In my growing years I only knew one grandparent – my grandma.  She was a tough old woman, hard on the outside but soft n the inside.  Because we always lived quite a distance away, we only got to see her once or twice a year as I was growing up. She had a tongue twice as sharp as any razor blade and was never afraid to speak her mind to you.  Her name was Manda, but as a young woman people started calling her Mary.  Much of the town of East Grand forks, MN, simply knew her as Grandma Mary.  However, to us her grandchildren (who knew her pretty darned well), she shall always be simply know as the “The Battleaxe.”

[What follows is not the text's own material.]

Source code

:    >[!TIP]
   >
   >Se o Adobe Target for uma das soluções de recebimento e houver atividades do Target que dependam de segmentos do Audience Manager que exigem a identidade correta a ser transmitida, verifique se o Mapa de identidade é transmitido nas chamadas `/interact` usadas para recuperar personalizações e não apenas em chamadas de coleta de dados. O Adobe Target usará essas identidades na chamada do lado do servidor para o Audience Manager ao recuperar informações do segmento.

Now, at this point in the conversation, you may well cringe when you hear a disrespectful name like that bluntly spoken.  “The Battleaxe.”  Actually, when my siblings and I speak the name yet today, we say it with respect.  She was tough and met life head-on.  Born in Canada, she was the second of twenty children, growing up in poverty and hard work.  She was present at the birthing and dying times of multiple of her siblings.  When there were too many mouths to feed with not enough food in the house, the neighbors took her in at around the age of ten.  At seventeen she came south across the border to live in the Grand Forks area.  There Grandma went to work.  She worked at the Star Laundry – we have the picture.  She worked at a slaughterhouse – We have that picture, too.  It’s a picture of about fifty workers posing for a formal photo.  Grandma is the skinny one in the middle of the bunch who is trying so hard not to laugh, but failing miserably as the joke they were sharing came while the camera’s shutter was open.

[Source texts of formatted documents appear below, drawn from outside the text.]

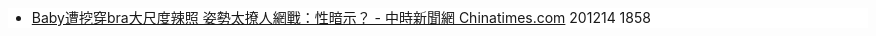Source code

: - [Baby遭挖穿bra大尺度辣照 姿勢太撩人網戰：性暗示？ - 中時新聞網 Chinatimes.com](https://www.chinatimes.com/realtimenews/20201214004788-260404 "Baby遭挖穿bra大尺度辣照 姿勢太撩人網戰：性暗示？ - 中時新聞網 Chinatimes.com") 201214 1858
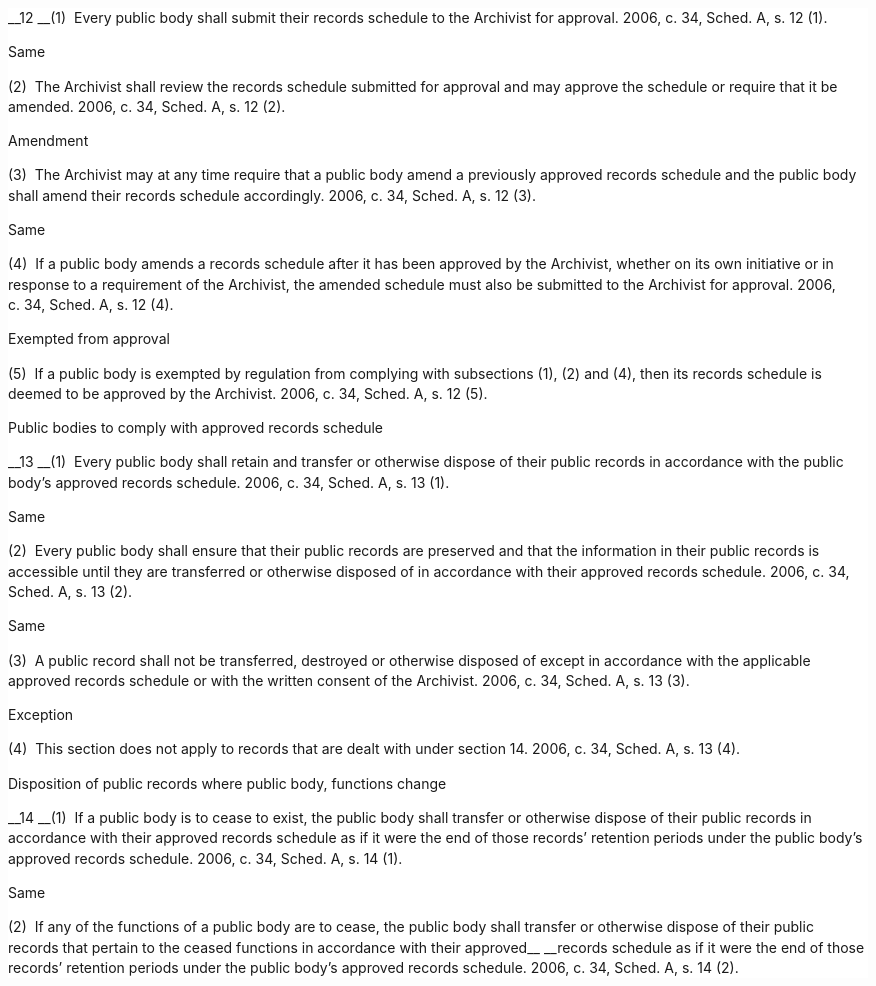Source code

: <a id="BK15"></a>__12 __\(1\)  Every public body shall submit their records schedule to the Archivist for approval\.  2006, c\. 34, Sched\. A, s\. 12 \(1\)\.

Same

\(2\)  The Archivist shall review the records schedule submitted for approval and may approve the schedule or require that it be amended\.  2006, c\. 34, Sched\. A, s\. 12 \(2\)\.

Amendment

\(3\)  The Archivist may at any time require that a public body amend a previously approved records schedule and the public body shall amend their records schedule accordingly\.  2006, c\. 34, Sched\. A, s\. 12 \(3\)\.

Same

\(4\)  If a public body amends a records schedule after it has been approved by the Archivist, whether on its own initiative or in response to a requirement of the Archivist, the amended schedule must also be submitted to the Archivist for approval\.  2006, c\. 34, Sched\. A, s\. 12 \(4\)\.

Exempted from approval

\(5\)  If a public body is exempted by regulation from complying with subsections \(1\), \(2\) and \(4\), then its records schedule is deemed to be approved by the Archivist\.  2006, c\. 34, Sched\. A, s\. 12 \(5\)\.

Public bodies to comply with approved records schedule

<a id="BK16"></a>__13 __\(1\)  Every public body shall retain and transfer or otherwise dispose of their public records in accordance with the public body’s approved records schedule\.  2006, c\. 34, Sched\. A, s\. 13 \(1\)\.

Same

\(2\)  Every public body shall ensure that their public records are preserved and that the information in their public records is accessible until they are transferred or otherwise disposed of in accordance with their approved records schedule\.  2006, c\. 34, Sched\. A, s\. 13 \(2\)\.

Same

\(3\)  A public record shall not be transferred, destroyed or otherwise disposed of except in accordance with the applicable approved records schedule or with the written consent of the Archivist\.  2006, c\. 34, Sched\. A, s\. 13 \(3\)\.

Exception

\(4\)  This section does not apply to records that are dealt with under section 14\.  2006, c\. 34, Sched\. A, s\. 13 \(4\)\.

Disposition of public records where public body, functions change

<a id="BK17"></a>__14 __\(1\)  If a public body is to cease to exist, the public body shall transfer or otherwise dispose of their public records in accordance with their approved records schedule as if it were the end of those records’ retention periods under the public body’s approved records schedule\.  2006, c\. 34, Sched\. A, s\. 14 \(1\)\.

Same

\(2\)  If any of the functions of a public body are to cease, the public body shall transfer or otherwise dispose of their public records that pertain to the ceased functions in accordance with their approved__ __records schedule as if it were the end of those records’ retention periods under the public body’s approved records schedule\.  2006, c\. 34, Sched\. A, s\. 14 \(2\)\.

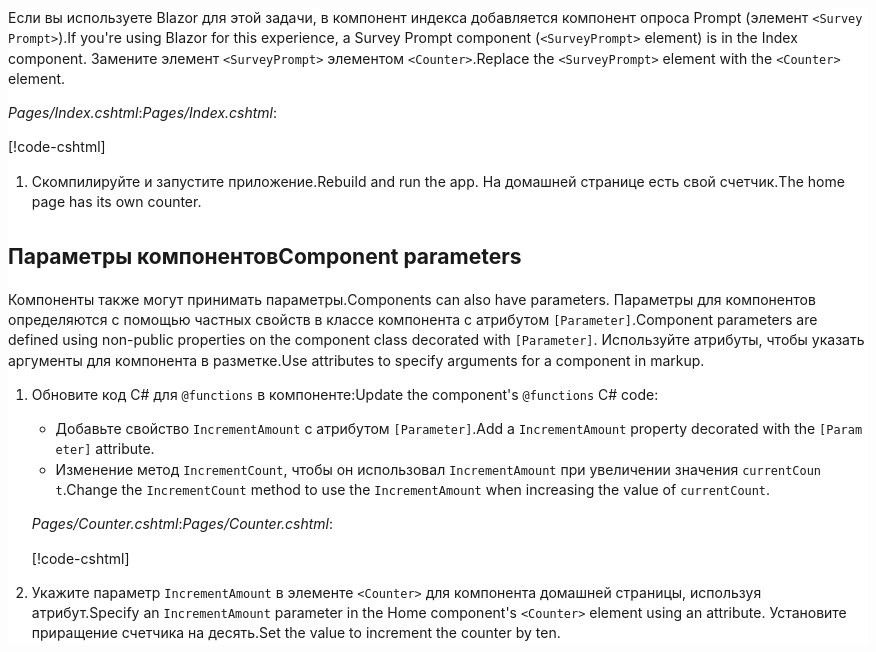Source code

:    <span data-ttu-id="783c6-144">Если вы используете Blazor для этой задачи, в компонент индекса добавляется компонент опроса Prompt (элемент `<SurveyPrompt>`).</span><span class="sxs-lookup"><span data-stu-id="783c6-144">If you're using Blazor for this experience, a Survey Prompt component (`<SurveyPrompt>` element) is in the Index component.</span></span> <span data-ttu-id="783c6-145">Замените элемент `<SurveyPrompt>` элементом `<Counter>`.</span><span class="sxs-lookup"><span data-stu-id="783c6-145">Replace the `<SurveyPrompt>` element with the `<Counter>` element.</span></span>

   <span data-ttu-id="783c6-146">*Pages/Index.cshtml*:</span><span class="sxs-lookup"><span data-stu-id="783c6-146">*Pages/Index.cshtml*:</span></span>

   [!code-cshtml[](build-your-first-razor-components-app/samples_snapshot/3.x/Index.cshtml?highlight=7)]

1. <span data-ttu-id="783c6-147">Скомпилируйте и запустите приложение.</span><span class="sxs-lookup"><span data-stu-id="783c6-147">Rebuild and run the app.</span></span> <span data-ttu-id="783c6-148">На домашней странице есть свой счетчик.</span><span class="sxs-lookup"><span data-stu-id="783c6-148">The home page has its own counter.</span></span>

## <a name="component-parameters"></a><span data-ttu-id="783c6-149">Параметры компонентов</span><span class="sxs-lookup"><span data-stu-id="783c6-149">Component parameters</span></span>

<span data-ttu-id="783c6-150">Компоненты также могут принимать параметры.</span><span class="sxs-lookup"><span data-stu-id="783c6-150">Components can also have parameters.</span></span> <span data-ttu-id="783c6-151">Параметры для компонентов определяются с помощью частных свойств в классе компонента с атрибутом `[Parameter]`.</span><span class="sxs-lookup"><span data-stu-id="783c6-151">Component parameters are defined using non-public properties on the component class decorated with `[Parameter]`.</span></span> <span data-ttu-id="783c6-152">Используйте атрибуты, чтобы указать аргументы для компонента в разметке.</span><span class="sxs-lookup"><span data-stu-id="783c6-152">Use attributes to specify arguments for a component in markup.</span></span>

1. <span data-ttu-id="783c6-153">Обновите код C# для `@functions` в компоненте:</span><span class="sxs-lookup"><span data-stu-id="783c6-153">Update the component's `@functions` C# code:</span></span>

   * <span data-ttu-id="783c6-154">Добавьте свойство `IncrementAmount` с атрибутом `[Parameter]`.</span><span class="sxs-lookup"><span data-stu-id="783c6-154">Add a `IncrementAmount` property decorated with the `[Parameter]` attribute.</span></span>
   * <span data-ttu-id="783c6-155">Изменение метод `IncrementCount`, чтобы он использовал `IncrementAmount` при увеличении значения `currentCount`.</span><span class="sxs-lookup"><span data-stu-id="783c6-155">Change the `IncrementCount` method to use the `IncrementAmount` when increasing the value of `currentCount`.</span></span>

   <span data-ttu-id="783c6-156">*Pages/Counter.cshtml*:</span><span class="sxs-lookup"><span data-stu-id="783c6-156">*Pages/Counter.cshtml*:</span></span>

   [!code-cshtml[](build-your-first-razor-components-app/samples/3.x/RazorComponents/RazorComponents.App/Pages/Counter.cshtml?highlight=12,16)]



1. <span data-ttu-id="783c6-157">Укажите параметр `IncrementAmount` в элементе `<Counter>` для компонента домашней страницы, используя атрибут.</span><span class="sxs-lookup"><span data-stu-id="783c6-157">Specify an `IncrementAmount` parameter in the Home component's `<Counter>` element using an attribute.</span></span> <span data-ttu-id="783c6-158">Установите приращение счетчика на десять.</span><span class="sxs-lookup"><span data-stu-id="783c6-158">Set the value to increment the counter by ten.</span></span>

She knew how to pick potatoes, and in the Red river Valley of the North there were a lot of potatoes.  Dragging a hundred pound gunny sack up and down the rows during the depression, she would come home in such stiffness and pain after a day of picking that she would have to crawl up the steps to get into the house.  During harvest times, she would stand on the back steps and bicker with the produce salesmen, buying overripe tomatoes for a nickel a bushel and then staying up the entire night to can every single one of them.  She knew hard times and hard work.

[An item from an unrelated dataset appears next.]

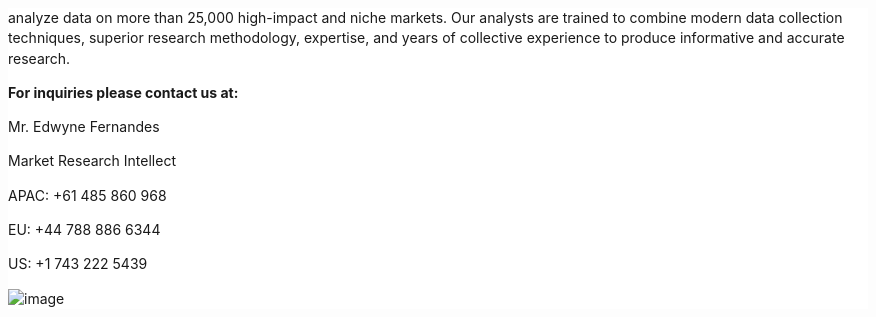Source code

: analyze data on more than 25,000 high-impact and niche markets. Our analysts are trained to combine modern data collection techniques, superior research methodology, expertise, and years of collective experience to produce informative and accurate research.</span></p><p><strong>For inquiries please contact us at:</strong></p><p>Mr. Edwyne Fernandes</p><p>Market Research Intellect</p><p>APAC: +61 485 860 968</p><p>EU: +44 788 886 6344</p><p>US: +1 743 222 5439</p>
![image](https://github.com/user-attachments/assets/333a9301-de01-4cd6-b3c8-66db416cf4bd)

Grandma also knew Jesus.  She met him back in the twenties – somehow, somewhere.  It changed her life as well as her family.  On any given Sunday she would walk over the Red River bridge to the Methodist Church in downtown Grand Forks.  Some of you may actually remember it – the stately brick sanctuary with graceful steeple standing above the downtown businesses.  It was about a mile from her home.  She walked.  Always wearing a hat (most often navy blue).  Almost never wearing gloves (although at 30 below on a North Dakota morning she would put on a pair of those thin white kid gloves women of her generation used to wear).  She was the lady at the back of the church that after worship would shake almost as many hands as the preacher.  She knew everybody, and everybody knew her.

Somewhere in there I was born, and I grew to know a lady who was always tough with her grandkids – loving, but tough.  We learned what to say and what NEVER to say in front of her.  We learned to expect to work hard when we visited her.  We learned that you WILL eat everything on your plate when you sit at her table.  We learned to listen first to the conversation before entering the room where she was.  (There were times when her steam was up that you quietly decided you really didn’t need to go into that particular room right at that particular moment.)  She was hard.  She was tough.  She was our Battleaxe.

Sloppy kisses – she always greeted us with a sloppy kiss on the cheek and said goodbye with a sloppy kiss (same cheek).  In between those kisses there were times of work and conversation.  We would always try to do whatever needed doing around the house and yard for her.  As she aged, she became more cobbled up.  Her arthritis became more pronounced.  Her weight made it difficult for her to navigate outside of her house.

And then Thanksgiving would come.  All the leaves of the dining room table were put in.  The card table was set up for the kids.  The mashed potatoes where mashed, and the sweet potatoes were sweet.  The turkey was beautiful, and the black olives were places on all the fingertips of the kids.  And our family sat down to hold hands in prayer once more.  The Battleaxe sat at the end of the table.  In those moments she ceased to be the Battleaxe.  She became the woman who rejoiced when each new grandchild was born.  She became just grandma, sitting at the end of the table, eyes looking over the spread to inspect that everything truly had made it from the kitchen to the feast.  For, better, for worse, she was just Grandma.

Why do I tell you this?  Because in the next week you will be gathering around the table with your own Battleaxes.  You will bring joy and laughter to the thanksgiving festivities, but you will also bring old grudges and arguments.  You will bring with you the baggage of past insults and put-downs.  You will bring with you the memories of words carelessly spoken and feelings hurt years ago.  You will bring all of that to the table with you.

But you don’t have to.

 

Every single year we as a family look down to the end of our table where the Battleaxe used to sit.  It has now been twenty-seven Thanksgivings since Grandma has been in that chair.  I miss the Battleaxe each and every Thanksgiving.  When you sit down to eat at your Thanksgiving table this coming week, leave the grudges somewhere else.  Leave the anger….the caustic remarks….the arguing….the ancient disappointments.  It’s OK.  Let it go.  Let it be.  Take a moment to thank God for the Battleaxes in your life.  I know it’s hard.  But try.  There are not always going to be there, but they are right now.

Thank you, God, for our Battleaxes.

Pastor Scott

P.S. – Who is it you need to thank this coming week?